(Selected extract begins)
TLQ 1.1 | The Fix: Ministry of Supply

1-to-1: Ministry of Supply & Rosenthal & Rosenthal | The Fix

BY: The Lead Editorial Team in collaboration with Rosenthal & Rosenthal

KEY POINTS

  • “We were the first brand to merge performance features with professional clothing. When you decide to introduce a completely new product category to market, navigating uncharted territory can be both an advantage and a challenge.”
  • “Kickstarter has given us an incredible platform to learn from customers and validate the market need for our products in a way that wouldn’t be possible through traditional product launches.”
  • “We have a philosophy called “Quantified Empathy,” in which we obsessively track each and every piece of feedback from our customers and feed that direct input back into our design process. It’s our interpretation of the scientific method for fashion, testing hypotheses and iterating to improve based on feedback.” – Aman Advani
Image courtesy of Ministry of Supply

We are in the third wave of the direct to consumer / digital native experiment. The game plan that Bonobos, BaubleBar and Warby Parker developed has been refined by Brooklinen, Glossier, and M. Gemi. But looking beyond the customer engagement strategies, new business models, and aggressive pricing, in many cases there is a unique differentiator that sits beyond the spreadsheet.
(Selected extract ends)
## Job item A
Which brands does the Ministry of Supply article name as having developed or refined the direct-to-consumer game plan?
## Job item B
Can you echo the Ministry of Supply article verbatim, starting at "We are in the" and ending at "beyond the spreadsheet."?
(Supplied information begins)
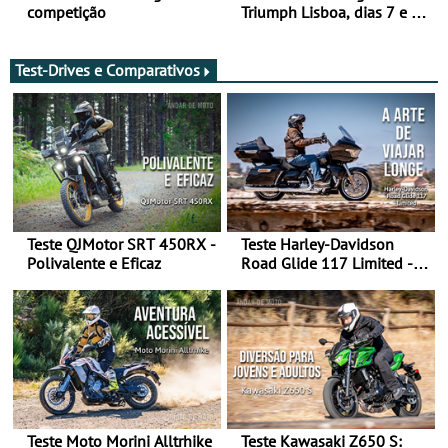
competição
Triumph Lisboa, dias 7 e 8
de agosto
Test-Drives e Comparativos
Teste QJMotor SRT 450RX -
Teste Harley-Davidson
Polivalente e Eficaz
Road Glide 117 Limited - A
Arte de Viajar Longe
Teste Moto Morini Alltrhike
Teste Kawasaki Z650 S:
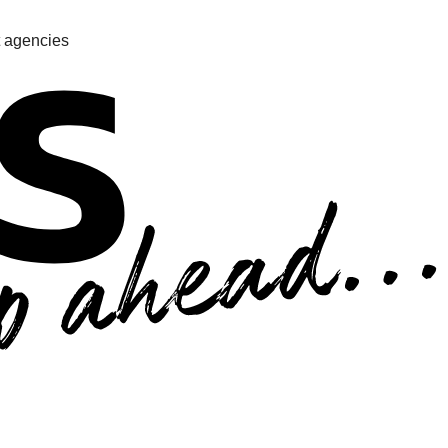
 agencies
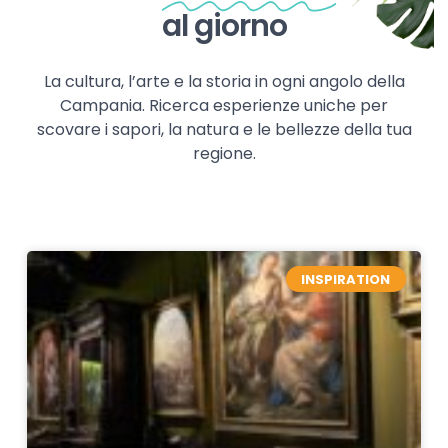
al giorno
La cultura, l’arte e la storia in ogni angolo della
Campania. Ricerca esperienze uniche per
scovare i sapori, la natura e le bellezze della tua
regione.
INSPIRATION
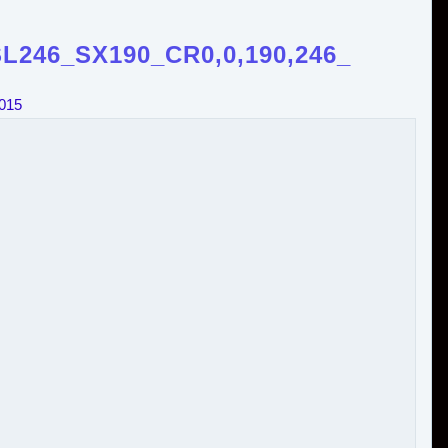
L246_SX190_CR0,0,190,246_
2015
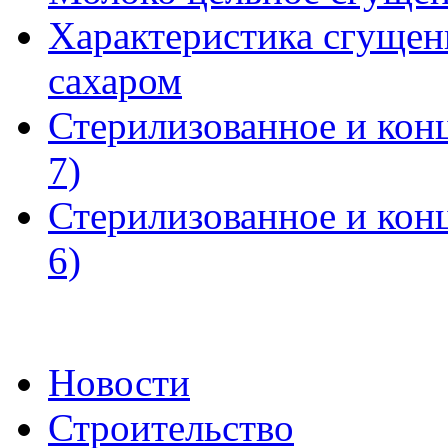
Характеристика сгущен
сахаром
Стерилизованное и кон
7)
Стерилизованное и кон
6)
Новости
Строительство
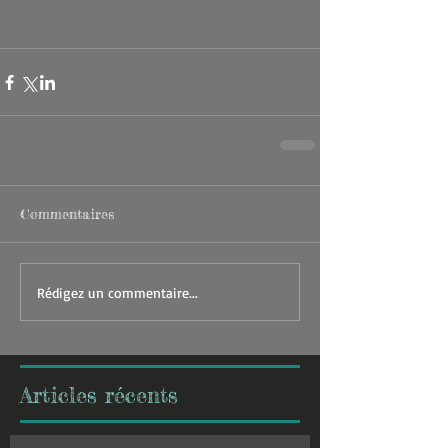
Commentaires
Rédigez un commentaire...
Articles récents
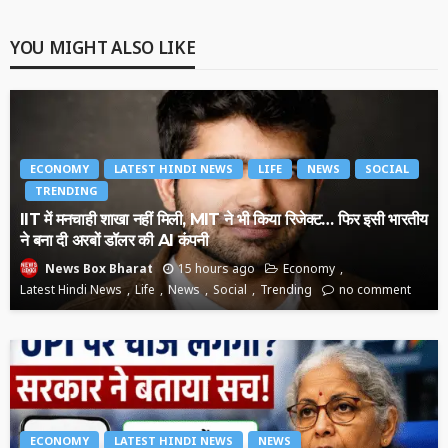
YOU MIGHT ALSO LIKE
ECONOMY
LATEST HINDI NEWS
LIFE
NEWS
SOCIAL
TRENDING
IIT में मनचाही शाखा नहीं मिली, MIT ने भी किया रिजेक्ट… फिर इसी भारतीय
ने बना दी अरबों डॉलर की AI कंपनी
15 hours ago
Economy
News Box Bharat
Latest Hindi News
Life
News
Social
Trending
no comment
ECONOMY
LATEST HINDI NEWS
NEWS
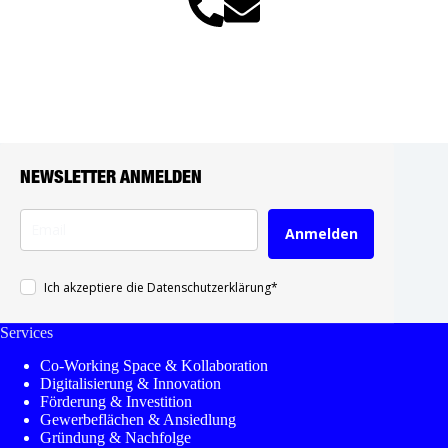
NEWSLETTER ANMELDEN
Anmelden
Ich akzeptiere die Datenschutzerklärung*
Services
Co-Working Space & Kollaboration
Digitalisierung & Innovation
Förderung & Investition
Gewerbeflächen & Ansiedlung
Gründung & Nachfolge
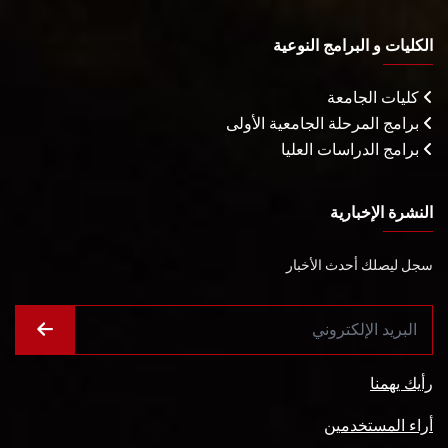
الكليات و البرامج النوعية
كليات الجامعة
برامج المرحلة الجامعية الأولى
برامج الدراسات العليا
النشرة الإخبارية
سجل ليصلك أحدث الأخبار
رأيك يهمنا
أراء المستخدمين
(Supplied information ends)
## Answer box A
Bonobos, BaubleBar, Warby Parker, Brooklinen, Glossier, M. Gemi

## Answer box B
We are in the third wave of the direct to consumer / digital native experiment. The game plan that Bonobos, BaubleBar and Warby Parker developed has been refined by Brooklinen, Glossier, and M. Gemi. But looking beyond the customer engagement strategies, new business models, and aggressive pricing, in many cases there is a unique differentiator that sits beyond the spreadsheet.